### 節選

——

實用scrapy批量下載自己的博客園文章

本文轉載自查看原文 2017-04-02 21:55 1547 Python

首先，在items.py中定義幾個字段用來保存網頁數據（網址，標題，網頁源碼）

如下所示：

import scrapy


class MycnblogsItem(scrapy.Item):
    # define the fields for your item here like:
    # name = scrapy.Field()
    page_title = scrapy.Field()
    page_url = scrapy.Field()
    page_html = scrapy.Field()

最重要的是我們的spider，我們這里的spider繼承自CrawlSpider，方便我們定義正則來提示爬蟲需要抓取哪些頁面。

如：爬去下一頁，爬去各個文章

在spdier中，我們使用parse_item方法來解析目標網頁，從而得到文章的網址，標題和內容。

——

### 資料列摘錄
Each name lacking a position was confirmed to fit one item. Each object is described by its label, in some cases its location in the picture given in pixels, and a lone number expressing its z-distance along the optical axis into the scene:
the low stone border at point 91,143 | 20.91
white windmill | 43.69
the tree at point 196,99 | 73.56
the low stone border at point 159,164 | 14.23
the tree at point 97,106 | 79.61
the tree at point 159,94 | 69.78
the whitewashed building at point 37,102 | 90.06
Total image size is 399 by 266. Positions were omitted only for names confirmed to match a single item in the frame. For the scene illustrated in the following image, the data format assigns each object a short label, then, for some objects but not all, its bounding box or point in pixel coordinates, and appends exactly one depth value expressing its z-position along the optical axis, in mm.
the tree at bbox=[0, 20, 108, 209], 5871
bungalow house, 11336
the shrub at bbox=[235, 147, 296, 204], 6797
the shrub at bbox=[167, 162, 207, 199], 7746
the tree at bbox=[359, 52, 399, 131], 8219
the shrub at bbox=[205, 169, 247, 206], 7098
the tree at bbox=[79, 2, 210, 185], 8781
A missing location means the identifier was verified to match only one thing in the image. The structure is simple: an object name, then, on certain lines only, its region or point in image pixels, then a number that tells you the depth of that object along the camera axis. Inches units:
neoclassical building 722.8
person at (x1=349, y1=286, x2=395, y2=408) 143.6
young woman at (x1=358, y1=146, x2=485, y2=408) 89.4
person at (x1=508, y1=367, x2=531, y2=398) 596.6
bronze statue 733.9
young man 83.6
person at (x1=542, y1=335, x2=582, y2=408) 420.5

——

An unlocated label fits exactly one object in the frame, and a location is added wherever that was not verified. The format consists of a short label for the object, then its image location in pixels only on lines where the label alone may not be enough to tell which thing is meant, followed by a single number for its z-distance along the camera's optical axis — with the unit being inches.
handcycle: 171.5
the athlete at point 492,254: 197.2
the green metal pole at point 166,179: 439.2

——

### 問題與任務
- a) 判斷下列三項陳述是否符合節選內容：(i) items.py 中定義的字段包括用來保存網頁標題的字段；(ii) 文中的 spider 繼承自 scrapy.Item；(iii) 文中用 parse_item 方法解析目標網頁。每項回答「是」或「否」，並原樣引用節選中起決定作用的文字。
- b) 根據節選，讓 spider 繼承自 CrawlSpider 有什麼好處？
這些資料列取自另一來源。

### 答案部分
- a)
(i) 是：「定義幾個字段用來保存網頁數據（網址，標題，網頁源碼）」
(ii) 否：「我們這里的spider繼承自CrawlSpider」
(iii) 是：「我們使用parse_item方法來解析目標網頁」

- b) 方便定義正則來提示爬蟲需要抓取哪些頁面。